Stored dataset items
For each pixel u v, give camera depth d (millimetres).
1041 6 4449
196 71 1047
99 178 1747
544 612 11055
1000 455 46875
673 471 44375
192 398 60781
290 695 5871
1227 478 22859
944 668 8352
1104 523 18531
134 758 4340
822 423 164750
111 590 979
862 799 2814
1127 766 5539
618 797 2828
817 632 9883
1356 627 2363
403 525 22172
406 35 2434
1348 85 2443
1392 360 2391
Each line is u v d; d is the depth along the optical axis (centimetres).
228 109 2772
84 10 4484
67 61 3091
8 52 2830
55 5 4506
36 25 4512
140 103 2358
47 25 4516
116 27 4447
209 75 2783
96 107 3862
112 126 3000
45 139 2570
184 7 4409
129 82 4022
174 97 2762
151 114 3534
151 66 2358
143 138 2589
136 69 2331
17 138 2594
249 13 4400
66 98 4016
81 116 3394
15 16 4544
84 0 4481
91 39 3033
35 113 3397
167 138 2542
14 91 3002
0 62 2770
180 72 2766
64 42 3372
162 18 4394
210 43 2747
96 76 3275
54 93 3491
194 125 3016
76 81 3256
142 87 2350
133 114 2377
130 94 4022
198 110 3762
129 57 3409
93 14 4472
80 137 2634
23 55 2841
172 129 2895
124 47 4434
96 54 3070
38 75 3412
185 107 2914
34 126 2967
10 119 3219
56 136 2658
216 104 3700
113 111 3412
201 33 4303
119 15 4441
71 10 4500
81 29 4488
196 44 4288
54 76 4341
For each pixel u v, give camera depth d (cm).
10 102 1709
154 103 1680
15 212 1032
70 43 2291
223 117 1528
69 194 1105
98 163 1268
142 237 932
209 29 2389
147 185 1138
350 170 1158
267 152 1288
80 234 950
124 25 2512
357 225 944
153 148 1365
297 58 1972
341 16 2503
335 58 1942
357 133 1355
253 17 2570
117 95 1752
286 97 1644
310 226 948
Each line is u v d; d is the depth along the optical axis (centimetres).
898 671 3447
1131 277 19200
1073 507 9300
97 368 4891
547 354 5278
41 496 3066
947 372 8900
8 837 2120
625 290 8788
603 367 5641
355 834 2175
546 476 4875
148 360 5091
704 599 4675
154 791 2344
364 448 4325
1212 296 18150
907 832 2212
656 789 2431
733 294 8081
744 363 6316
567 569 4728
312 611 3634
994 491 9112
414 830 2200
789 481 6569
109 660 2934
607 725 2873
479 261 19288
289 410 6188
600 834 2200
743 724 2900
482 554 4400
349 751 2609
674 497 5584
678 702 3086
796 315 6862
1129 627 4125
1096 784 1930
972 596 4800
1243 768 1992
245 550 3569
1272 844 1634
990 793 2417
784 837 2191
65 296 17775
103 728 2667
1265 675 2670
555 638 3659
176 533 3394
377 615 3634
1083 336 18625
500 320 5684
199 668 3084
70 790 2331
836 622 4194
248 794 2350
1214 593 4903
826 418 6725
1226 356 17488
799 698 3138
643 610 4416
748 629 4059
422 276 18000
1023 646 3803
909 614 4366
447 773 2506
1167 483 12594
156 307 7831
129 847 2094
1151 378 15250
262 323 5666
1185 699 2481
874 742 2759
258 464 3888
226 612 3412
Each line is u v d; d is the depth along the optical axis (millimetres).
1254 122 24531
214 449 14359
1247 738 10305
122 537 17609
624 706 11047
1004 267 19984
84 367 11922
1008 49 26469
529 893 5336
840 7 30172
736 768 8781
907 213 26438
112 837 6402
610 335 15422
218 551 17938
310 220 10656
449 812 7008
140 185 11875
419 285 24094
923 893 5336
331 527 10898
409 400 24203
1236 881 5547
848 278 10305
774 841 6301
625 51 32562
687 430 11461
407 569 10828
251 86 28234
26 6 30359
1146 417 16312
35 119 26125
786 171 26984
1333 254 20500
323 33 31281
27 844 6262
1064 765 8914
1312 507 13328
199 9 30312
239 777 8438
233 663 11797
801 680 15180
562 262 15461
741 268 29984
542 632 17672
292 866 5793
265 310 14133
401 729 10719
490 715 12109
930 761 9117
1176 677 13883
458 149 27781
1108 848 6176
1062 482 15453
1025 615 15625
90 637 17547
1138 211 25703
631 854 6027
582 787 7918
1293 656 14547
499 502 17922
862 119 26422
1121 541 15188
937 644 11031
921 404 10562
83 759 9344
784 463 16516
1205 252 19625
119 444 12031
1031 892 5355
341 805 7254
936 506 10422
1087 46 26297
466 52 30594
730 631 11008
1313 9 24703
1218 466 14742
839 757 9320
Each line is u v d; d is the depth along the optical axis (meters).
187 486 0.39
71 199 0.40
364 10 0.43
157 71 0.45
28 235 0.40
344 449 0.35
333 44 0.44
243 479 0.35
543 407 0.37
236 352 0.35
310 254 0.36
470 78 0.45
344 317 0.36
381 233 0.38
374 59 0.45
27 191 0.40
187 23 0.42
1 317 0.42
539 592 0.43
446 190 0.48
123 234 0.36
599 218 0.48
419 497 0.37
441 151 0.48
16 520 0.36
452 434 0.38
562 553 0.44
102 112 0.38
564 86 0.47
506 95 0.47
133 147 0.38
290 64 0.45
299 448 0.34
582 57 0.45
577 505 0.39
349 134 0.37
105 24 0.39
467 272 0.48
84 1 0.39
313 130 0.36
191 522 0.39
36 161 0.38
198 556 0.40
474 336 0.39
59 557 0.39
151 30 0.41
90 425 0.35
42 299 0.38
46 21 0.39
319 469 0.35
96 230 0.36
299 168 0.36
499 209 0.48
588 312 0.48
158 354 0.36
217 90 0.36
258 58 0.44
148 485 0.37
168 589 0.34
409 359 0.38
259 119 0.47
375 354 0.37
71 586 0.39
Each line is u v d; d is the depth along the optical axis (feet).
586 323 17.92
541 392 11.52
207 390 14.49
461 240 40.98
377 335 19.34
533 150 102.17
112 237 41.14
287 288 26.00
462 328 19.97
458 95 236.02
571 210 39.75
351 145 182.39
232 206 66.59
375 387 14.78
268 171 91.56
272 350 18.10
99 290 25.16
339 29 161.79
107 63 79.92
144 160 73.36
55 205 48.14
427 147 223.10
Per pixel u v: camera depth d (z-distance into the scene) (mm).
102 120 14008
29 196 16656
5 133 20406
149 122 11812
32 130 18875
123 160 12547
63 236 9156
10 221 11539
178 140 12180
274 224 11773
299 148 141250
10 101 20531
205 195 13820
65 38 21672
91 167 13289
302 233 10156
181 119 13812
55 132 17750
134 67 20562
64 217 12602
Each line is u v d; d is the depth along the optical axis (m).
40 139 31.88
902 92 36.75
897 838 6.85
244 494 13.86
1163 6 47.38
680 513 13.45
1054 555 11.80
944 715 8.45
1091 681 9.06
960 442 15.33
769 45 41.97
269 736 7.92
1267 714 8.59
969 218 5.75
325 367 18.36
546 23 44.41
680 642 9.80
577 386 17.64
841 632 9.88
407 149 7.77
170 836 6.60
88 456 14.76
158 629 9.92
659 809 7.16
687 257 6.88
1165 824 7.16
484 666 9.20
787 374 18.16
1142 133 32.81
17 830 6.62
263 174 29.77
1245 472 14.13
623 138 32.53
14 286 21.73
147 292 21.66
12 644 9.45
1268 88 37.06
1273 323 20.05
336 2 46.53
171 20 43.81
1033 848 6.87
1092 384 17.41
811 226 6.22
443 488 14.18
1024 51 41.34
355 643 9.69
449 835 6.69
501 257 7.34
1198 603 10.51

▶ [To do] Wherever a line contains the string "along", copy that line from the data.

▶ [Response to the task]
Each line is u v d; d is the depth along the optical axis (centimetres).
Each line is u v d; d is the depth along the optical axis (centimetres).
Each line is u v d; d is the depth along the optical axis (millimetres).
Each line is u v d; d is the depth along the optical axis (meters).
Each line is u v d; d is the depth along the optical axis (feet).
Each line is u v d; d is the depth along the optical axis (m).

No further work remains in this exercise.